Problems and tasks
1/ Answer these from the library essay below, one line each:
(a) Who read to the children at the local library?
(b) Which university's undergraduate library is going book free?
(c) What position does Geneva Henry hold?
2/ Please translate this sentence from the library essay below into Spanish: "Mrs. Leif never had to profess her allegiance to books."
3/ Reproduce the passage of the library essay below from "The University of Texas heralds" to "friendly and inviting.", changing "oak" to "walnut".

Text excerpt

Posted
May 20, 2005

Leave the Books Alone

The University of Texas heralds a library without books. But is that a sign of progress?

It was my good fortune as a child that the local library was just a couple blocks from my elementary school. Once a week, starting in the second or third grade, our teacher would march us past the row of shops, and to the land of books. In my memory it is a brick and Tudor structure, one story, set back on a shady corner lot. Inside were long oak tables and lamps with green glass shades. The windows I think were leaded. It felt a little like a church, except more friendly and inviting.

The librarian was Mrs. Leif, who kept her glasses on a cord around her neck, and whose voice was magic. Mrs. Leif would sit at a window seat in the children’s section, and read to us. The boyhood biographies of American heroes. Charlotte’s Web. Thor, the Norse god. When she was done we were in a feeding frenzy. To this day I can remember where my favorites were — the biographies with the silhouette pictures and dense black type; the John R. Tunis baseball books; even Freddy the Pig, which was the first book of poetry I ever read and definitely the first that made me laugh.

I thought about that library when I read in the New York Times last week that the undergraduate library at the University of Texas is going book free. That’s a little like saying the UT football stadium is going football-free, etymologically at least; the word “library” comes directly from the Latin word for “book”. But words and meanings are kind of ages ago in the world of “software suites” and “digital learning laboratories,” which is how the advocates of the new bookless spaces refer to them.

This is the trend on college campuses, and it comes with the usual techno-sloganeering. “The library is not so much a space where books are held as where ideas are shared,” said Geneva Henry, executive director of the digital library initiative at Rice University in Houston. That does sound deep, though Ms. Henry might at least have looked up the word “library” before she uttered it. There also are assurances that books always will be “sacred”, as a librarian at Cornell put it. Officials at UT insisted that books weren’t disappearing, they were just going someplace else within the UT system.

Mrs. Leif never had to profess her allegiance to books. When librarians start doing so it makes one a little uneasy.

Let’s grant the obvious, which is that college students need access to the Web along with everyone else. You are reading this on the Web, so I can hardly argue against it (though I do have reservations despite myself.) That does not mean the Web should displace books, especially in libraries. And let’s not kid ourselves, that’s what’s going on here. The logic of book displacement is like the logic of real estate development; once it starts it feeds on itself.

Records supplied
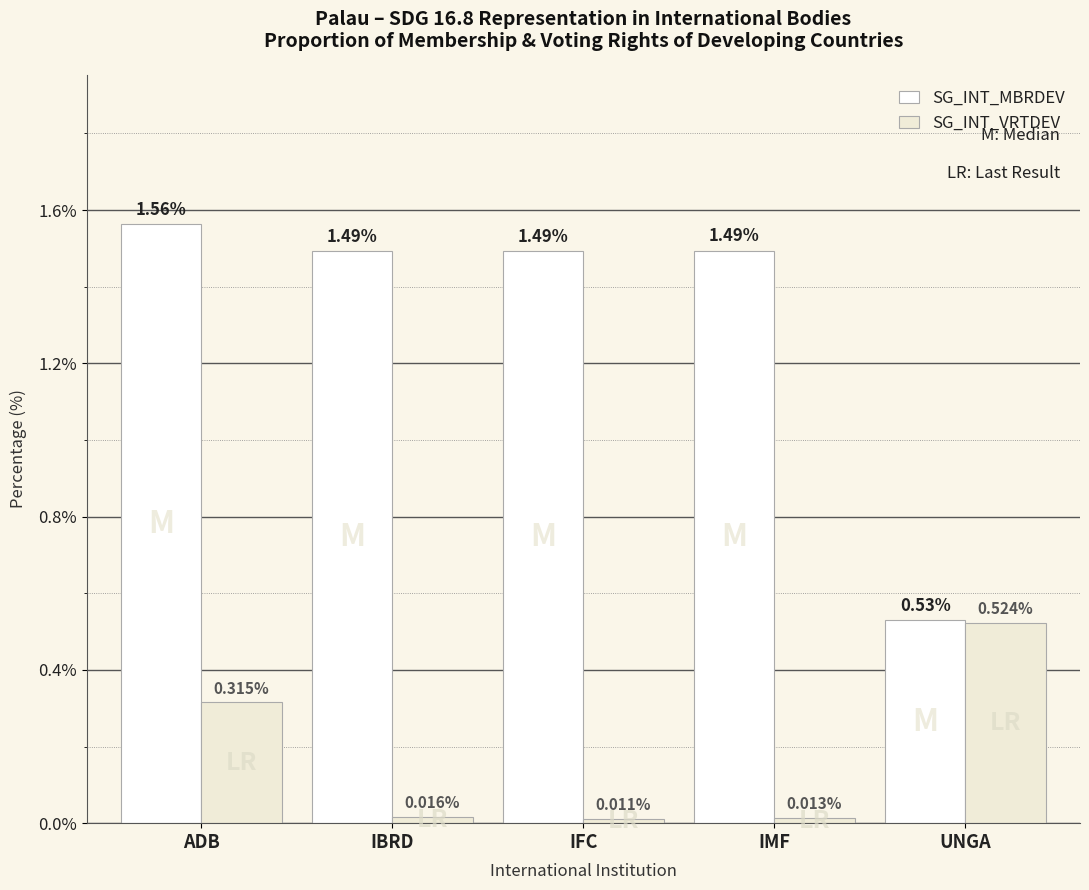

What is the sum of all SG_INT_MBRDEV values?

6.6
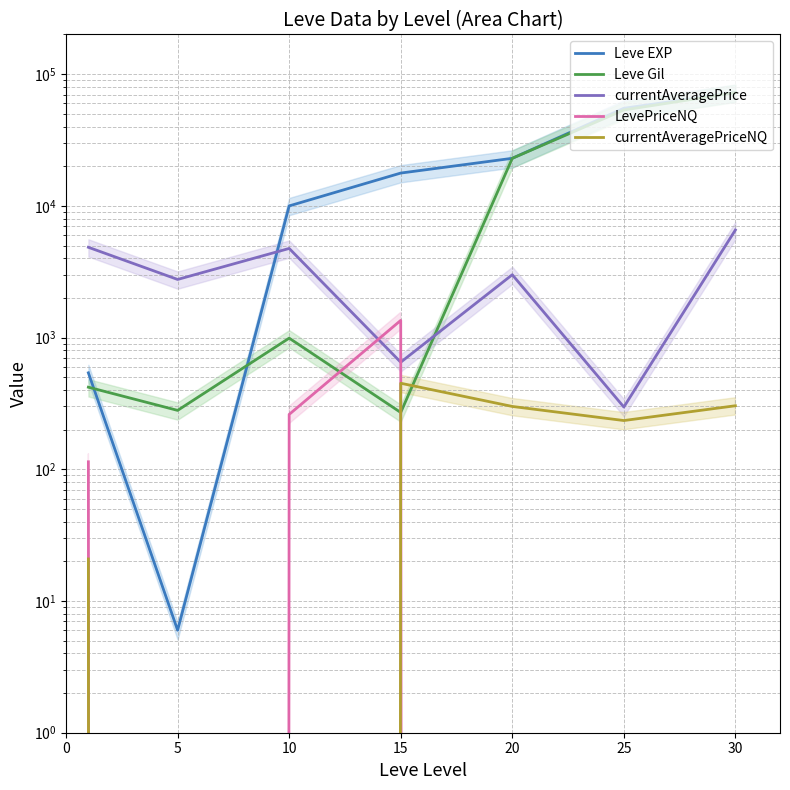

At which label is LevePriceNQ closest to 675?

10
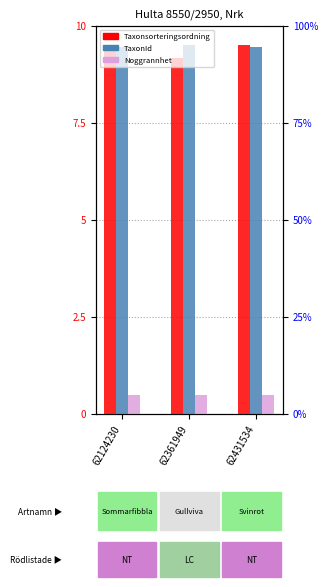

What is the value of the TaxonId bar at the 1st from the left?

9.5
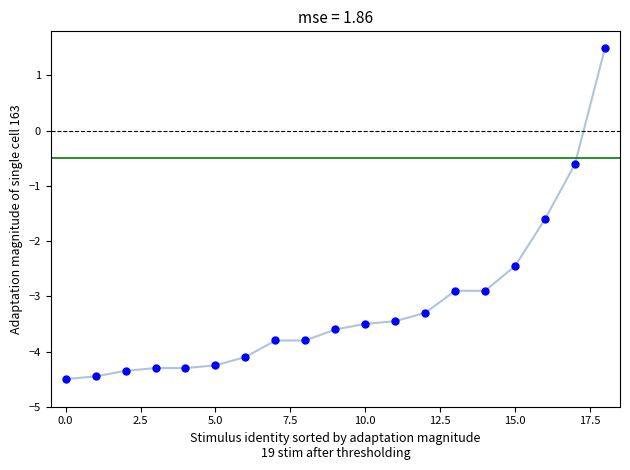

What is the range of Y values (max minus min)?

6.0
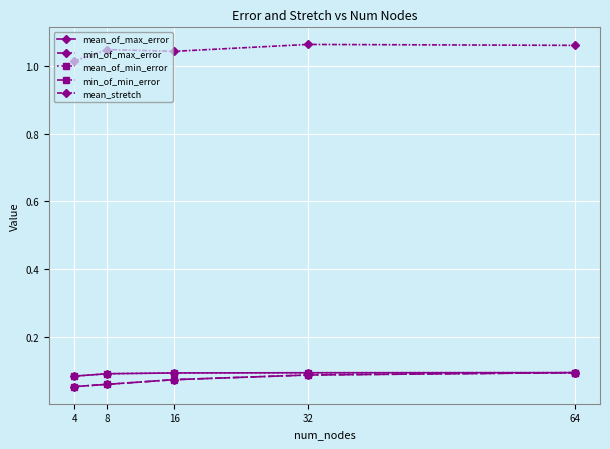

What is the sum of all min_of_max_error values?

0.4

Completed exercise
1/
(a) Mrs. Leif.
(b) The University of Texas.
(c) Executive director of the digital library initiative at Rice University in Houston.

2/ La señora Leif nunca tuvo que declarar su lealtad a los libros.

3/
The University of Texas heralds a library without books. But is that a sign of progress?

It was my good fortune as a child that the local library was just a couple blocks from my elementary school. Once a week, starting in the second or third grade, our teacher would march us past the row of shops, and to the land of books. In my memory it is a brick and Tudor structure, one story, set back on a shady corner lot. Inside were long walnut tables and lamps with green glass shades. The windows I think were leaded. It felt a little like a church, except more friendly and inviting.